The API documentation for the SchemaManager parameter you're provided in the up and down methods is available on docs.rs - sea_orm_migration::manager::SchemaManager.

Un-applied migrations will be performed when the backend starts, but you may perform the migration manually if you like by running:

sea-orm-cli migrate up --database-url=postgres://username:password@host:port/database_name --migration-dir migrations

You can also check which migrations have already been applied by running:

sea-orm-cli migrate status --database-url=postgres://username:password@host:port/database_name --migration-dir migrations

Appendix A.2 Generating entity code from the modified schema

The following takes place in the kolomoni_database crate.

The entities module is supposed to be auto-generated by SeaORM and as such you should not modify it. If you added a migration and wish to update the entities to the current schema, you must first apply the migrations (see above). Afterwards, run:

sea-orm-cli generate entity --output-dir=./kolomoni_database/src/entities --expanded-format

Again: do not modify this auto-generated code! Your changes will be overwritten the next time someone runs this command.

Appendix A.3 Defining relevant queries and mutations on top of the generated entities

The following takes place in the kolomoni_database crate.

While not enforced by SeaORM, we want to avoid non-database code (especially actix routes) touching the defined entities in database::entities directly.

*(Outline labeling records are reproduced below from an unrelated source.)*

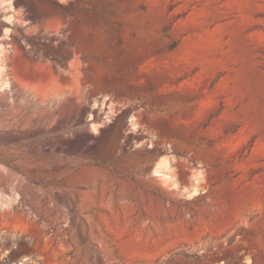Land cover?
I'll list each match as a JSON object with an SVG mask.
<instances>
[{
	"label": "rangeland",
	"instance_id": "rangeland-1",
	"mask_svg": "<svg viewBox=\"0 0 264 264\" xmlns=\"http://www.w3.org/2000/svg\"><path fill=\"white\" fill-rule=\"evenodd\" d=\"M0 264H264V0H0Z\"/></svg>",
	"mask_w": 264,
	"mask_h": 264
},
{
	"label": "built area",
	"instance_id": "built-area-1",
	"mask_svg": "<svg viewBox=\"0 0 264 264\" xmlns=\"http://www.w3.org/2000/svg\"><path fill=\"white\" fill-rule=\"evenodd\" d=\"M3 198H2V196L0 195V203H2L3 202V200H2Z\"/></svg>",
	"mask_w": 264,
	"mask_h": 264
}]
</instances>
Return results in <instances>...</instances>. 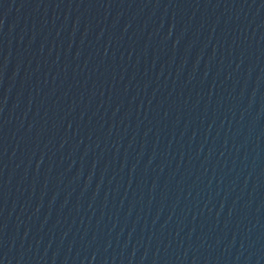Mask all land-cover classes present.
I'll return each instance as SVG.
<instances>
[{
    "label": "water",
    "instance_id": "water-1",
    "mask_svg": "<svg viewBox=\"0 0 264 264\" xmlns=\"http://www.w3.org/2000/svg\"><path fill=\"white\" fill-rule=\"evenodd\" d=\"M241 264H264V220L257 230Z\"/></svg>",
    "mask_w": 264,
    "mask_h": 264
}]
</instances>
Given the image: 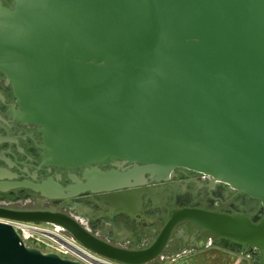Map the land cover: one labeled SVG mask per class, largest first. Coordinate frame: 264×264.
Instances as JSON below:
<instances>
[{"label": "water", "instance_id": "1", "mask_svg": "<svg viewBox=\"0 0 264 264\" xmlns=\"http://www.w3.org/2000/svg\"><path fill=\"white\" fill-rule=\"evenodd\" d=\"M0 69L18 98L14 117L39 126L43 164L80 167L109 156L134 163L107 174L95 166L80 189L43 182L35 187L43 194L70 199L90 190L139 210L147 174L162 181L186 167L264 208V0H16L0 8ZM0 217L59 225L123 264L161 257L185 223L264 258V217L245 214L175 209L142 249L106 241L62 211L0 209ZM0 264L87 263L27 245L0 221Z\"/></svg>", "mask_w": 264, "mask_h": 264}, {"label": "flooded vegetation", "instance_id": "2", "mask_svg": "<svg viewBox=\"0 0 264 264\" xmlns=\"http://www.w3.org/2000/svg\"><path fill=\"white\" fill-rule=\"evenodd\" d=\"M16 0H0V8L14 9ZM18 98L12 81L0 69V209L13 211H62L73 214L96 236L115 245L142 249L151 245L159 236L170 212L182 208H202L228 214H245L253 220L264 217L261 202L245 193L216 181L204 172L177 167L168 179L156 181L146 175L139 210H123L103 202L90 190L79 192L76 198L50 197L35 187L52 179L63 187L80 189L79 180L95 166L101 174L118 169L132 168L134 163L109 156L104 160L80 167L43 164L45 152L43 135L39 126L22 123L14 114L19 110ZM46 184V186H47ZM51 188V187H50ZM51 189L54 190V187ZM67 193V191H64ZM0 219H4L0 217ZM178 241H184L180 245ZM185 245V246H184ZM188 247L216 249L231 254H248L253 264H264L263 252L246 243L212 235L191 223L179 225L173 232L164 254L184 251Z\"/></svg>", "mask_w": 264, "mask_h": 264}, {"label": "built area", "instance_id": "3", "mask_svg": "<svg viewBox=\"0 0 264 264\" xmlns=\"http://www.w3.org/2000/svg\"><path fill=\"white\" fill-rule=\"evenodd\" d=\"M0 221L13 225L27 245L38 247L44 252H55L63 257L80 260L87 264H123L85 248L59 225L8 218L0 219Z\"/></svg>", "mask_w": 264, "mask_h": 264}, {"label": "rangeland", "instance_id": "4", "mask_svg": "<svg viewBox=\"0 0 264 264\" xmlns=\"http://www.w3.org/2000/svg\"><path fill=\"white\" fill-rule=\"evenodd\" d=\"M183 242L177 243L185 244ZM182 248L184 251H170L148 264H253L251 257L244 253L231 254L216 249L208 251L204 247L193 251L188 247Z\"/></svg>", "mask_w": 264, "mask_h": 264}]
</instances>
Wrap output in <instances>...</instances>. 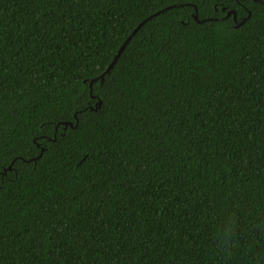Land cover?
Returning <instances> with one entry per match:
<instances>
[{
	"label": "trees",
	"instance_id": "obj_1",
	"mask_svg": "<svg viewBox=\"0 0 264 264\" xmlns=\"http://www.w3.org/2000/svg\"><path fill=\"white\" fill-rule=\"evenodd\" d=\"M243 5L0 0V264H264V2Z\"/></svg>",
	"mask_w": 264,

Instead of querying and updating those entities manually, here is a pattern for accessing and modifying anything in the database (names are examples, adapt to the relevant entity):

  • crate::query::user_permission::UserPermissionQuery is the struct that has public async methods that allow the rest of the application to query data (find by id, name, ...), but not to modify it. A single query struct should generally operate only on one entity.
  • crate::mutation::user_permission::UserPermissionMutation is the struct that has public async methods that allow the rest of the application to modify the data of the given entity (or related entities, up to you).

Query and mutation structs are then re-exported in src/mutation.rs and src/query.rs to eliminate unnecesarry nesting. As a general rule, it probably makes sense to write query and mutation methods as we grow the application to need them, and not every operation up front after defining the entity.

As for the SeaORM documentation related to fetching and updating database data, the SeaORM - Basic CRUD chapter might be of much help.